Jinnah, not Gandhi, comes across in this account as the politician most concerned at an early stage to have a secular India where the two majority faiths could live together; and a larger India to include Burma, so as to further leaven a multi-faith state.
Dalrymple tells the subsequent story of the Japanese invasion of Burma (woefully unforeseen by the British) and the exodus by its Indian inhabitants. There is a brilliant mix of narrative history with moving personal accounts of those who took part in what was a long, gruelling march through the jungle.
If there is one common theme that emerges from his description of the further partitions that followed, it is the cack-handed and casual way many British colonial officers drew border lines on the map for 'administrative convenience'. These arbitrary divisions were to cause generational conflicts – including in Afghanistan, with the division of the Pathans from Pakistan, and the current conflicts in Myanmar with the Rohingya.
What is it about the British temperament that made us so capable of running an empire but so hopeless when it came to dividing it? A lack of emotional intelligence and empathy? Our habit of compromise might be admirable for day-to-day administration but is less useful for the building of new nations, when what was needed were clean lines not fudged ones. The shards left from such clumsy partitions in southern Asia are still drawing blood.

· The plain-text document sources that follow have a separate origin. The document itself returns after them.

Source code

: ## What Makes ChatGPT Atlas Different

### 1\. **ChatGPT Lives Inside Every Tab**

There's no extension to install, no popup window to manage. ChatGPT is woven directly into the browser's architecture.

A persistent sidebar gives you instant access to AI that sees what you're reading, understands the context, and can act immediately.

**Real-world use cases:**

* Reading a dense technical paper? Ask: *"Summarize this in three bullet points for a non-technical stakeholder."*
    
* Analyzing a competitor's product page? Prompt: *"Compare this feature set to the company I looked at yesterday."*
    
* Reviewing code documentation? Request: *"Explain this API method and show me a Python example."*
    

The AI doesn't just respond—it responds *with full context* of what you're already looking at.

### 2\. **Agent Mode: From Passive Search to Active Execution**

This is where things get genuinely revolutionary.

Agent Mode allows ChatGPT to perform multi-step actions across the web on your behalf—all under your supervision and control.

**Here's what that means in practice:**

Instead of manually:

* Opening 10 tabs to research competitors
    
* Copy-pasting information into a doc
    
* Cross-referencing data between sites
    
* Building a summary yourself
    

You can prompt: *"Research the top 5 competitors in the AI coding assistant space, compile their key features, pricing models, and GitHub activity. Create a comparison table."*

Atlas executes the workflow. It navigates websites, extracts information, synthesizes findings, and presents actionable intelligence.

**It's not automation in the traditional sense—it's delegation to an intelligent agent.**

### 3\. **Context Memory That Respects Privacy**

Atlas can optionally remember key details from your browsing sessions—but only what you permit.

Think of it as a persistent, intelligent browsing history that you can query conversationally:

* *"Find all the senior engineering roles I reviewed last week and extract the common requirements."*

This is a book full of what-ifs and how it could all have gone a different way. At one point just before 'the Great Partition', the tantalising idea of a federal India emerged, supported by Jinnah. This would have been on the model of the United Kingdom, in which Pakistan and India would have coexisted; and would have done so alongside other states, such as the Gulf ones. At the time considered deserts and of no value, these would later have wielded such oil riches as to make 'United India' a dominant economic power in the world. Instead, Mountbatten pressed the button on full partition and allowed only ten weeks to prepare for it ('Everyone will be shocked into action'), with disastrous consequences: at least a million deaths, at a conservative estimate, in the Punjab alone.
Dalrymple delivers his account at pace and with a keen eye for the telling detail. The ambition for what is his first book is impressive, and there is an admirably inclusive set of maps for those who don't know their Srinagars from their Sri Lankas. It's quite something for an author to claim that he has conducted his interviews in Hindi, Urdu, Bengali, Punjabi, Konyak, Arabic and Burmese. This is a book that combines scholarship with a flair for narrative story-telling of the highest order. And the story of India's 'other partitions' has remained untold for too long.